36. Phil Cronin & family – Tombola.co.uk, £125m
DoB: 29/05/1964
In 2000, Phil Cronin set up Tombola.co.uk, which is dedicated to offering online games. The Sunderland-based Cronin family has been involved in bingo for 50 years and the new online operation made £12.2m profit on £44.2m sales in 2013-14. It is worth £110m. Other assets take the Cronin family to £125m.
37. Finlay Ross – Aquilaheywood, £124m
DoB: 04/09/1951
A qualified actuary, Finlay Ross chairs Redhill-based Aquilaheywood, a specialist software group in life and pensions administration. Ross led a management buyout in 1998.
38. Gordon Crawford – Ex-London Bridge Software, £122m
DoB: 04/03/1955
A former town planner, Gordon Crawford founded London Bridge Software in 1987. He made £76m from its 2004 sale and £33m in previous share sales.
39=. Gregory Darling & family – Gardline , £120m
DoB: 11/02/1953
Norfolk-based Gardline Group saw its 2013-14 profits fall slightly to £16.8m on £230.8m sales.

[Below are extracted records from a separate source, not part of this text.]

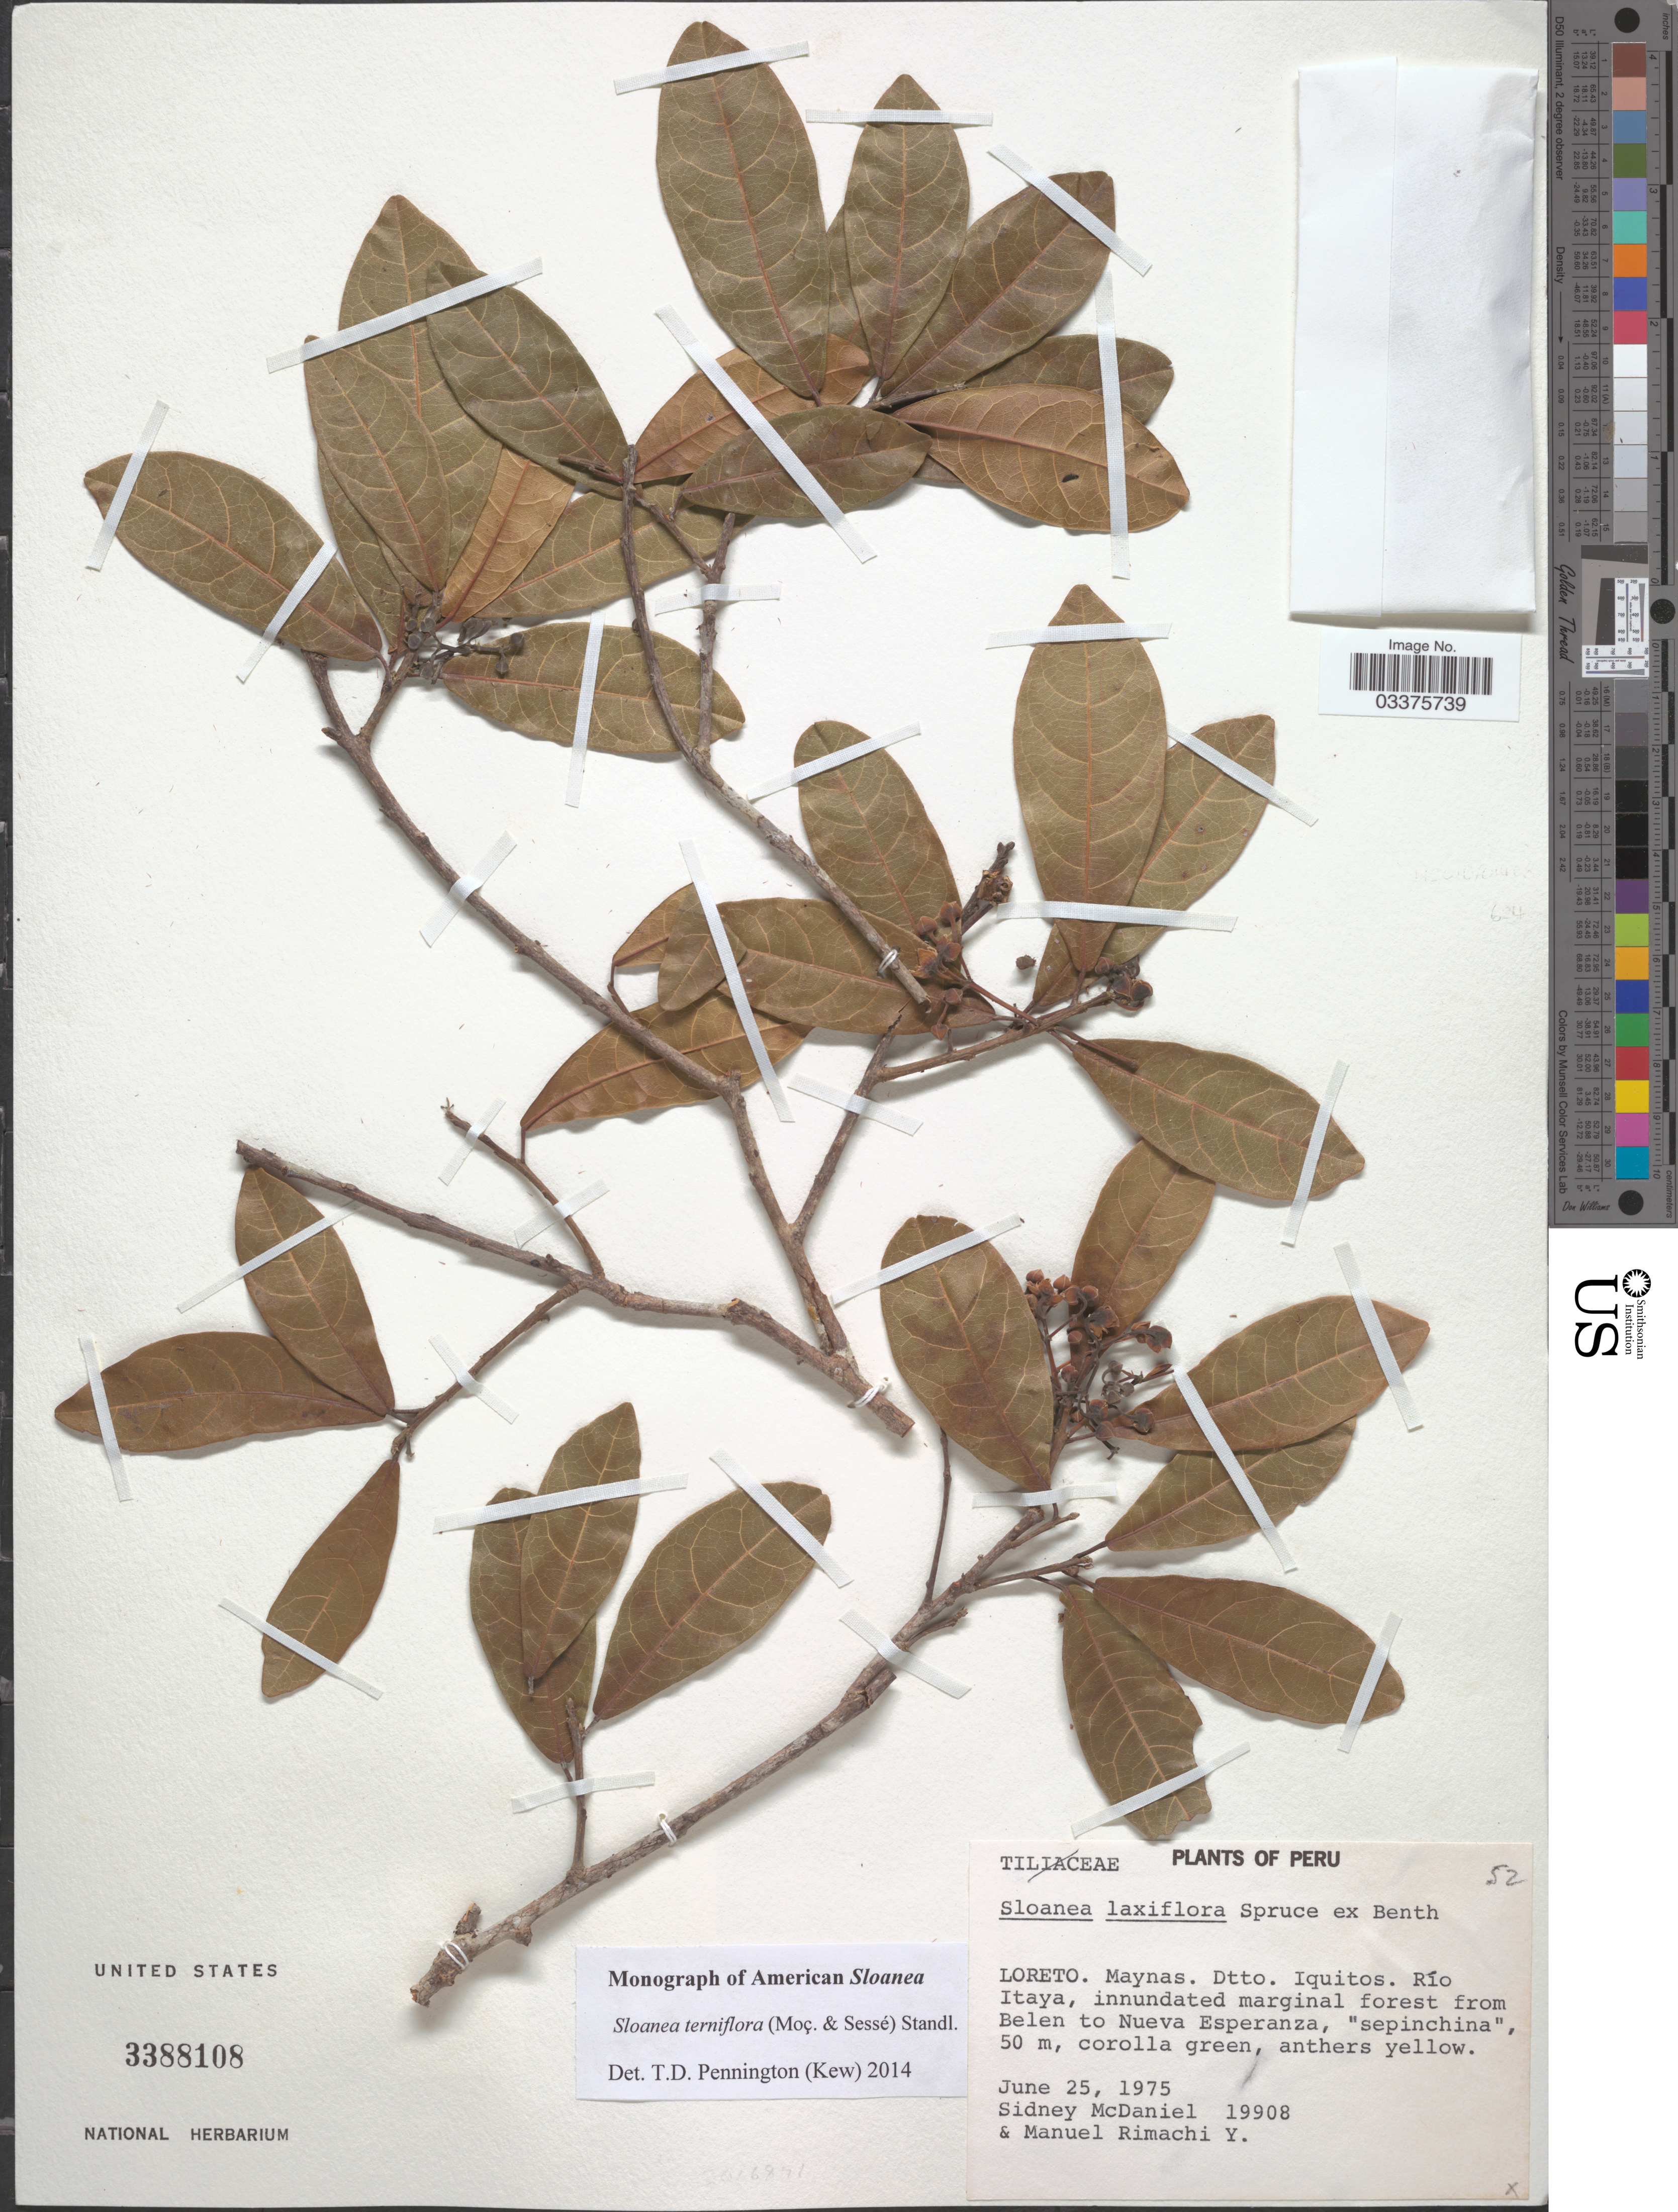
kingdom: Plantae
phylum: Tracheophyta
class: Magnoliopsida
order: Oxalidales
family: Elaeocarpaceae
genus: Sloanea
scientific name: Sloanea terniflora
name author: (Moc. & Sessé ex DC.) Standl.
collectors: S. McDaniel & M. Rimachi Y.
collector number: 19908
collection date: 1975-06-25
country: Peru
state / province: Loreto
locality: Maynas. Dtto. Iquitos. Río Itaya, innundated marginal forest from Belen to Nueva Esperanza.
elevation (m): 50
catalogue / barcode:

Involved in satellite and GSM communications plus other marine services.
39=. Chris van der Kuyl – 4J Studios, £120m
DoB: 20/08/1969
Chris van der Kuyl, a top computer games entrepreneur, runs Dundee-based 4J Studios, best known for its Xbox 360 version of the hugely popular Minecraft game. That version sold one million copies within five days. The 6ft 6in tall Van der Kuyl rose to prominence in the late nineties and early noughties when he founded computer games company VIS Entertainment which was responsible for the State of Emergency game.